_List of tasks_
1. In the nuclear plant security testimony, what share of the plants tested by 1998 had significant security weaknesses revealed by force-on-force tests?
2. Condense the paragraph of the nuclear plant security testimony that begins "The NRC's handling of physical security" into a bulleted list that keeps its main facts.
3. Go on with the nuclear plant security testimony, picking up after its final sentence.

_Document extract_
Committee about homeland security

On behalf of the Union of Concerned Scientists (UCS), it is my pleasure to appear before this Committee about homeland security as it relates to defending nuclear power plants from terrorist attack. We believe the Nuclear Regulatory Commission (NRC) would work more effectively with States and localities if it (a) resumed security tests at nuclear power plants, (b) communicated responsibly to the public about nuclear plant security, and (c) restored public access to emergency planning information.

 

My name is David Lochbaum. After obtaining a degree in nuclear engineering from The University of Tennessee in 1979, I spent more than 17 years in private industry, most of that time at operating nuclear power plants in Georgia, Alabama, Mississippi, Kansas, New Jersey, and Pennsylvania. I have been the Nuclear Safety Engineer for UCS since October 1996. UCS, established in 1969 as a non-profit, public interest group, seeks to ensure that all people have clean air, energy and transportation, as well as food that is produced in a safe and sustainable manner. UCS has worked on nuclear plant safety issues for nearly 30 years.

 

Nuclear plant security has been one of our key issues in recent years. During my testimony on May 8, 2001, about the future of nuclear power before the Clean Air, Wetlands, Private Property, and Nuclear Safety Subcommittee of the Senate Committee on Environment and Public Works, I presented the following views:

 

Nuclear Plant Security

The NRC's handling of physical security at nuclear reactors is another example of regulatory ineffectiveness. The NRC began force-on-force tests of security preparedness at nuclear power plants in the early 1990s. These tests pit a handful of simulated intruders against a plant's physical defenses and squadrons of armed security personnel. By 1998, these tests had revealed significant security weaknesses in about 47 percent of the plants tested. The NRC quietly discontinued the testing, but the ensuing public outrage forced the agency to re-institute the tests. Since the tests have been resumed, about 47 percent of the plants continue to have significant security flaws revealed. Last year [2000], force-on-force tests at the Waterford plant in Louisiana and the Quad Cities plant in Illinois demonstrated serious security problems that warranted extensive repairs and upgrades. The owner of the Waterford spent more than $2 million fixing its inadequate security system.

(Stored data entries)
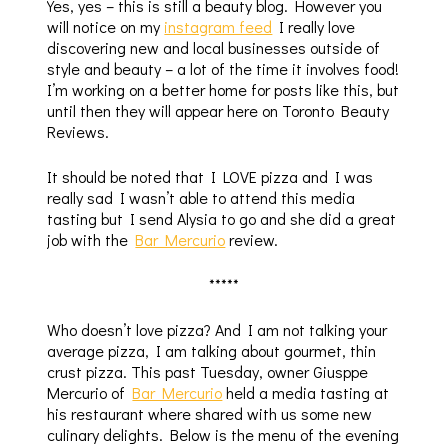
Yes, yes – this is still a beauty blog. However you
will notice on my
instagram feed
I really love
discovering new and local businesses outside of
style and beauty – a lot of the time it involves food!
I’m working on a better home for posts like this, but
until then they will appear here on Toronto Beauty
Reviews.
It should be noted that I LOVE pizza and I was
really sad I wasn’t able to attend this media
tasting but I send Alysia to go and she did a great
job with the
Bar Mercurio
review.
*****
Who doesn’t love pizza? And I am not talking your
average pizza, I am talking about gourmet, thin
crust pizza. This past Tuesday, owner Giusppe
Mercurio of
Bar Mercurio
held a media tasting at
his restaurant where shared with us some new
culinary delights. Below is the menu of the evening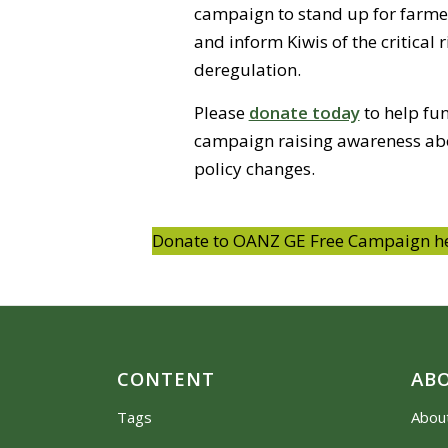
campaign to stand up for farme
and inform Kiwis of the critical 
deregulation.
Please
donate today
to help fun
campaign raising awareness abo
policy changes.
Donate to OANZ GE Free Campaign h
CONTENT
AB
Tags
Abou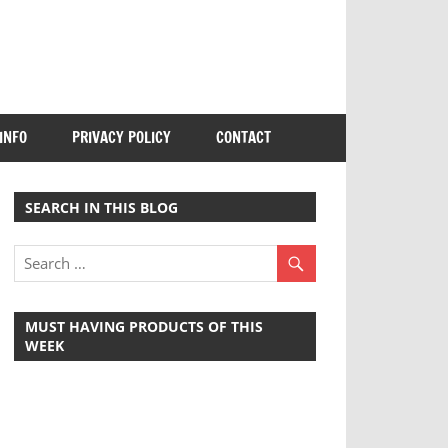
INFO
PRIVACY POLICY
CONTACT
SEARCH IN THIS BLOG
MUST HAVING PRODUCTS OF THIS
WEEK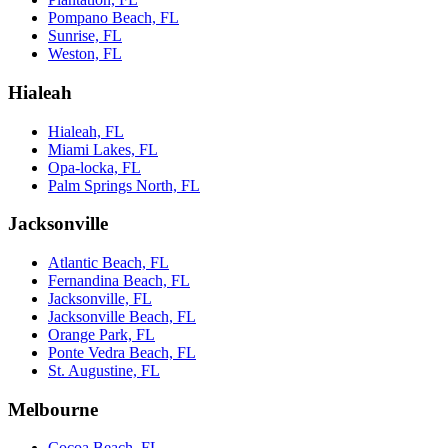
Pompano Beach, FL
Sunrise, FL
Weston, FL
Hialeah
Hialeah, FL
Miami Lakes, FL
Opa-locka, FL
Palm Springs North, FL
Jacksonville
Atlantic Beach, FL
Fernandina Beach, FL
Jacksonville, FL
Jacksonville Beach, FL
Orange Park, FL
Ponte Vedra Beach, FL
St. Augustine, FL
Melbourne
Cocoa Beach, FL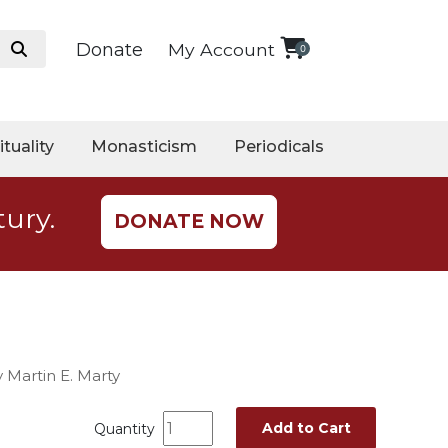
Donate
My Account
0
ituality
Monasticism
Periodicals
tury.
DONATE NOW
 Martin E. Marty
Add to Cart
Quantity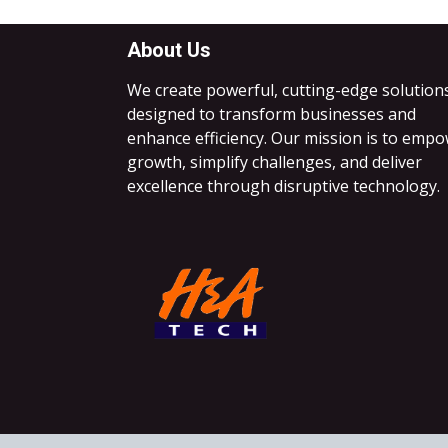
About Us
We create powerful, cutting-edge solution
designed to transform businesses and
enhance efficiency. Our mission is to emp
growth, simplify challenges, and deliver
excellence through disruptive technology.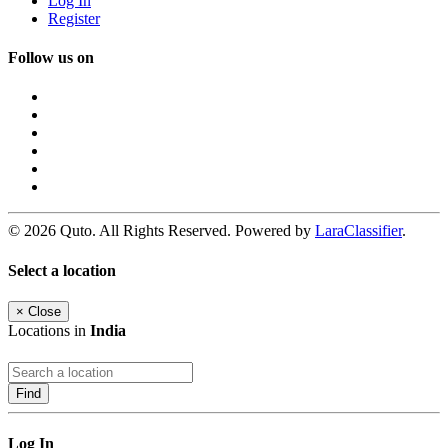
Log In
Register
Follow us on
© 2026 Quto. All Rights Reserved. Powered by
LaraClassifier
.
Select a location
×
Close
Locations in
India
Find
Log In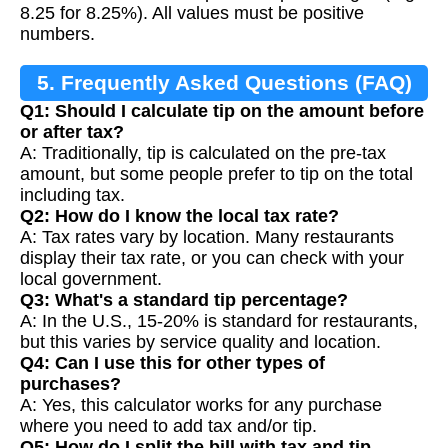
8.25 for 8.25%). All values must be positive
numbers.
5. Frequently Asked Questions (FAQ)
Q1: Should I calculate tip on the amount before
or after tax?
A: Traditionally, tip is calculated on the pre-tax
amount, but some people prefer to tip on the total
including tax.
Q2: How do I know the local tax rate?
A: Tax rates vary by location. Many restaurants
display their tax rate, or you can check with your
local government.
Q3: What's a standard tip percentage?
A: In the U.S., 15-20% is standard for restaurants,
but this varies by service quality and location.
Q4: Can I use this for other types of
purchases?
A: Yes, this calculator works for any purchase
where you need to add tax and/or tip.
Q5: How do I split the bill with tax and tip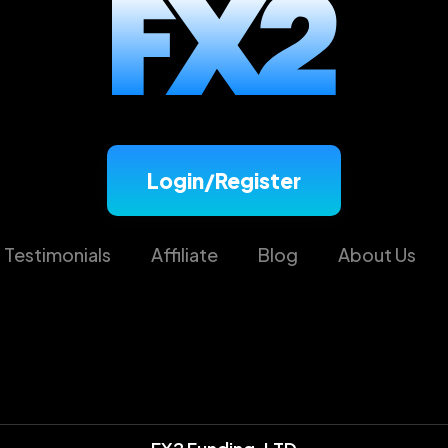
Login/Register
Testimonials
Affiliate
Blog
About Us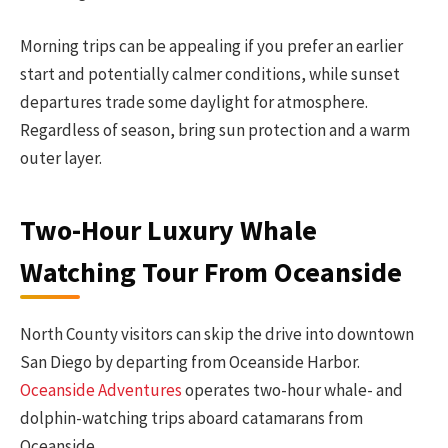
Morning trips can be appealing if you prefer an earlier
start and potentially calmer conditions, while sunset
departures trade some daylight for atmosphere.
Regardless of season, bring sun protection and a warm
outer layer.
Two-Hour Luxury Whale
Watching Tour From Oceanside
North County visitors can skip the drive into downtown
San Diego by departing from Oceanside Harbor.
Oceanside Adventures
operates two-hour whale- and
dolphin-watching trips aboard catamarans from
Oceanside.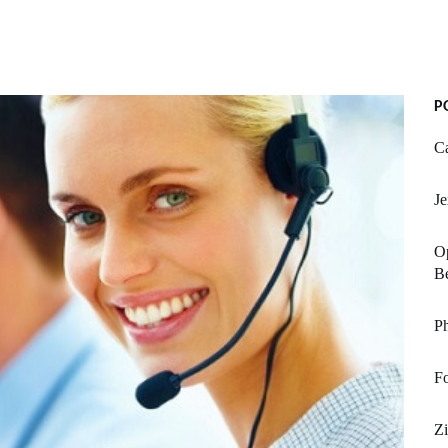
P
Ca
Je
Op
Be
Ph
F
Z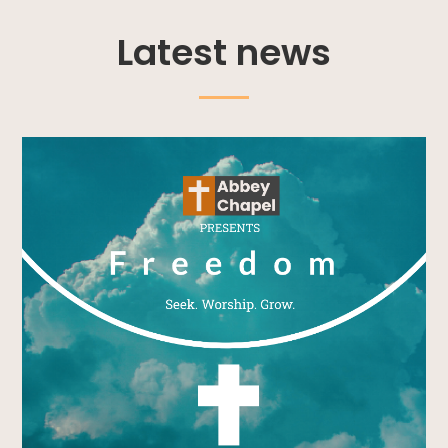
Latest news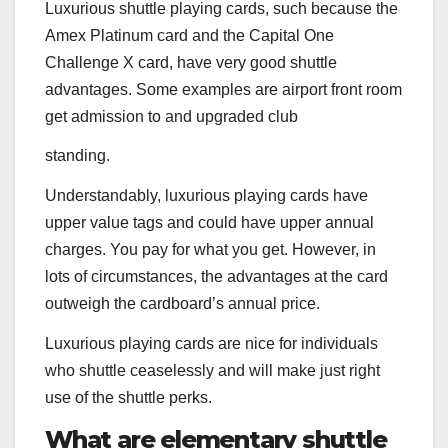
Luxurious shuttle playing cards, such because the
Amex Platinum
card and the
Capital One
Challenge X
card, have very good shuttle
advantages. Some examples are airport front room
get admission to and upgraded club
standing.
Understandably, luxurious playing cards have
upper value tags and could have upper annual
charges. You pay for what you get. However, in
lots of circumstances, the advantages at the card
outweigh the cardboard’s annual price.
Luxurious playing cards are nice for individuals
who shuttle ceaselessly and will make just right
use of the shuttle perks.
What are elementary shuttle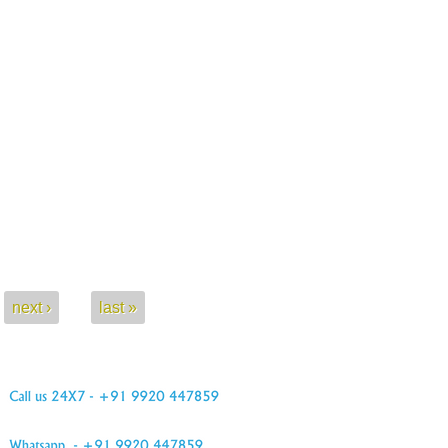
next ›
last »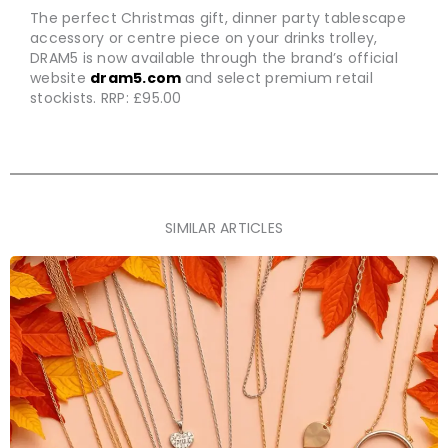
The perfect Christmas gift, dinner party tablescape
accessory or centre piece on your drinks trolley,
DRAM5 is now available through the brand’s official
website
dram5.com
and select premium retail
stockists. RRP: £95.00
SIMILAR ARTICLES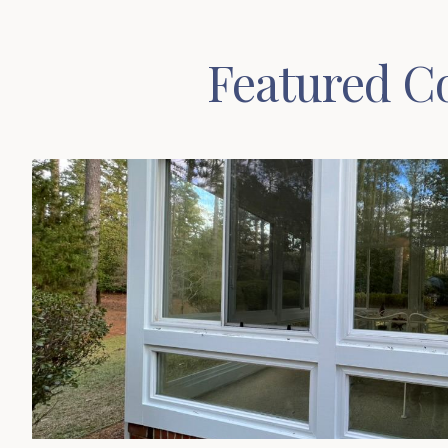
Featured Co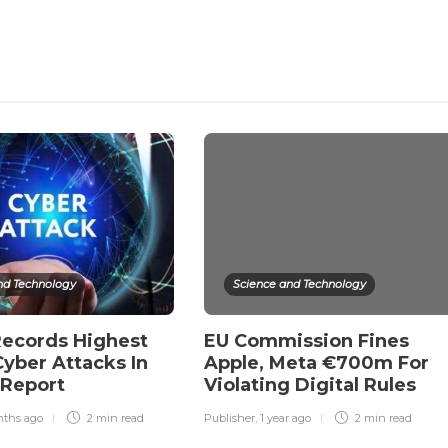
nd Technology
Science and Technology
Records Highest
EU Commission Fines
yber Attacks In
Apple, Meta €700m For
 Report
Violating Digital Rules
nths ago
2 min
read
Publisher
,
1 year ago
2 min
read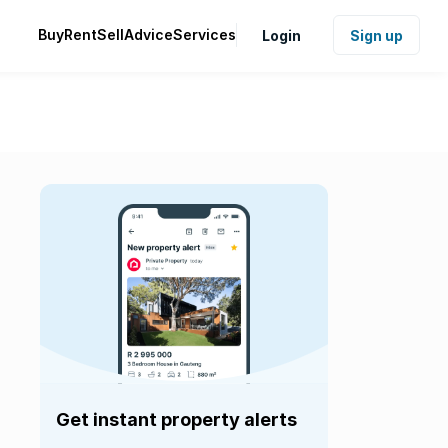
Buy
Rent
Sell
Advice
Services
Login
Sign up
Get instant property alerts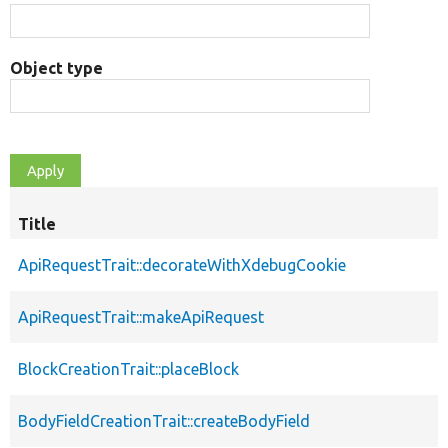
Object type
Title
ApiRequestTrait::decorateWithXdebugCookie
ApiRequestTrait::makeApiRequest
BlockCreationTrait::placeBlock
BodyFieldCreationTrait::createBodyField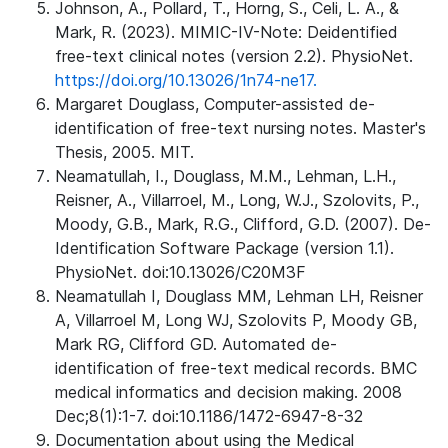
Johnson, A., Pollard, T., Horng, S., Celi, L. A., &
Mark, R. (2023). MIMIC-IV-Note: Deidentified
free-text clinical notes (version 2.2). PhysioNet.
https://doi.org/10.13026/1n74-ne17.
Margaret Douglass, Computer-assisted de-
identification of free-text nursing notes. Master's
Thesis, 2005. MIT.
Neamatullah, I., Douglass, M.M., Lehman, L.H.,
Reisner, A., Villarroel, M., Long, W.J., Szolovits, P.,
Moody, G.B., Mark, R.G., Clifford, G.D. (2007). De-
Identification Software Package (version 1.1).
PhysioNet. doi:10.13026/C20M3F
Neamatullah I, Douglass MM, Lehman LH, Reisner
A, Villarroel M, Long WJ, Szolovits P, Moody GB,
Mark RG, Clifford GD. Automated de-
identification of free-text medical records. BMC
medical informatics and decision making. 2008
Dec;8(1):1-7. doi:10.1186/1472-6947-8-32
Documentation about using the Medical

_Responses by task_
1. About 47 percent.

2.
- The NRC's handling of physical security at nuclear reactors is another example of regulatory ineffectiveness.
- The NRC began force-on-force tests in the early 1990s. In these tests a handful of simulated intruders go up against a plant's physical defenses and armed security personnel.
- By 1998, the tests had revealed significant security weaknesses at about 47 percent of the plants tested.
- The NRC quietly discontinued the testing, but public outrage forced it to re-institute the tests.
- Since the tests resumed, about 47 percent of plants still show significant security flaws.
- In 2000, tests at Waterford (Louisiana) and Quad Cities (Illinois) showed serious problems that warranted extensive repairs and upgrades. The owner of Waterford spent more than $2 million fixing its security system.

3.
Having been foiled in its attempt to secretly deep-six the security tests, the agency resorted to Plan B in which they will allow the plant owners to conduct the tests themselves, grade the tests themselves, and simply mail in the scores—virtually guaranteed to be high marks—to the NRC. If someone like Timothy McVeigh drove to a nuclear power plant with intentions of causing harm, the people living near that plant would better protected by security scoring 85 percent on a real test than 100 or even 110 percent on an open-book, take-home, self-scored test. The public deserves and must get that better protection than that provided by artificially inflated security test scores.

 

We thought a year ago that plant owners conducting their security tests was a bad idea. To our consternation, the NRC developed an even worse idea. On September 10, 2002, the NRC had plans for fourteen security tests at nuclear plant sites. Six of these tests would have been administered by the NRC while eight of these tests would have been run by the plant owners and audited by the NRC. Shortly after September 11, the NRC cancelled all the tests. We understand and fully appreciate that the events of September 11 forced the security staffs at NRC and nuclear power plants across the nation to initially avoid anything that might distract them. But seven months have passed and the NRC still has no firm plans to resume the tests.

 

One of the last, if not the very last, security tests conducted demonstrates why testing must be reinstated. NRC security specialists went to the Vermont Yankee nuclear plant in August 2001 for an Operational Safeguards Readiness Evaluation (OSRE). The NRC inspectors discovered potential vulnerabilities in the plant's strategies for responding to attacks. Two of the four exercises run to test the response strategies confirmed the suspected vulnerabilities. The NRC determined this finding to be significant "because response strategy weaknesses found during the conduct of the OSRE were considered generally predictable, repeatable and indicative of a broad programmatic problem." [1]

 

It is unfortunate that a "broad programmatic problem" affecting security was detected at this nuclear plant. But it would be far more unfortunate for such a "broad programmatic problem" to remain undetected at this or any other nuclear plant. The importance of detecting problems is embodied in this NRC statement to the plant's owner:

 

"Upon identification of the finding, your staff established immediate compensatory measures. These were taken to assure the security program was adequate while necessary longer term corrective actions are implemented. Before leaving the site [on August 23rd], our inspection staff determined that the security program at Vermont Yankee was sound, an important step given the current threat environment. The maintenance of the completed compensatory measures were confirmed by a NRC Security Specialist on September 27, 2001." [2]

 

The NRC does not leave a nuclear plant site after an OSRE unless adequate security has been demonstrated or appropriate compensatory measures have been put in place.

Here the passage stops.